# [PAGE EXTRACT]
(begin)

I bought my PC 3 years ago for around that much (in country with higher import cost and higher sales tax, so it would cost 700-800 dollars in the US), and I encountered only a single game that refuses to run smoothly at all times (Mirrors Edge).

2 comments

> I can guarantee that if you spend $1000 on new PC today, you'll be able to run all games at console quality for at least next 3-4 years, almost all in the next five years

Or I could spend $400 on a console and play every single available game at "console quality" for the life of the console, which is a good deal longer than 5 years. That, coupled with the fact that console games in general look pretty good, is the reason PC gaming is in something of a decline.

Here's the thing: all the games you buy for that console will also be playable on that PC, as long as they're not console-exclusive, so if you buy PC today, and 7 years from now a new game will be released on both XBox One and PC, you'll be able to play in it on your PC. The 3-4 year mark is for the PC-exclusive games.

(end)

# [DATASET CONTENT]
(begin)

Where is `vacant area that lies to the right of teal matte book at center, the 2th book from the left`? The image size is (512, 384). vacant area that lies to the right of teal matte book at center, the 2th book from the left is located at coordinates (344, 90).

(end)

# [DIRECTIVES]
a - In the PC-versus-console gaming discussion, shorten the paragraph beginning "Here's the thing:" and keep its main facts.
b - Extend the PC-versus-console gaming discussion beyond the point where it stops.

# [TASK RESULTS]
a - Any console game that isn't console-exclusive can also be played on a PC bought today. For example, if a new game comes out on both Xbox One and PC seven years from now, that PC will still run it. The 3-4 year limit applies only to PC-exclusive games.

b -
Funnily enough, on PC, you'll also be able to play in previous generation console games (provided they've also been released on PC), and even in some next generation games that will be released on XBox Two or PlayStation 5. You will also have better video quality on PC for some games, you'll get a solid workstation useful for more activities than just gaming, and any additional cost you'll bear buying the PC will be recovered on the games prices.

You're missing the point: if you buy a PC that is capable of playing games with console-quality graphics today, you will be able to play games with console quality graphics until consoles become more powerful. The fact that consoles are a fixed target means that multi-platform games almost necessarily include that fixed target as a lower bound.

I game (infrequently) on a 2010 MacBook Pro. It has a 512MB GPU, not enough to play new PC-exclusive games by a long shot, but if the game has a Xbox360 or PS3 port then I'm good. Turn everything as low as needed (as close to console quality to be frank) and off I go. Hook up a PS3 controller and my TV and I couldn't tell you the difference - I played Skyrim that way.

> if you buy a PC that is capable of playing games with console-quality graphics today, you will be able to play games with console quality graphics until consoles become more powerful.

OK, but it's not economical by any stretch of the imagination. Given the $1000 example above, you can by 2 entire generations of a single console and get halfway to the third for the same amount of money. That'll keep you playing the "latest games" for what, 16 years if you go by the Xbox360's 8 year lifespan per generation? The numbers really don't add up for PCs anymore.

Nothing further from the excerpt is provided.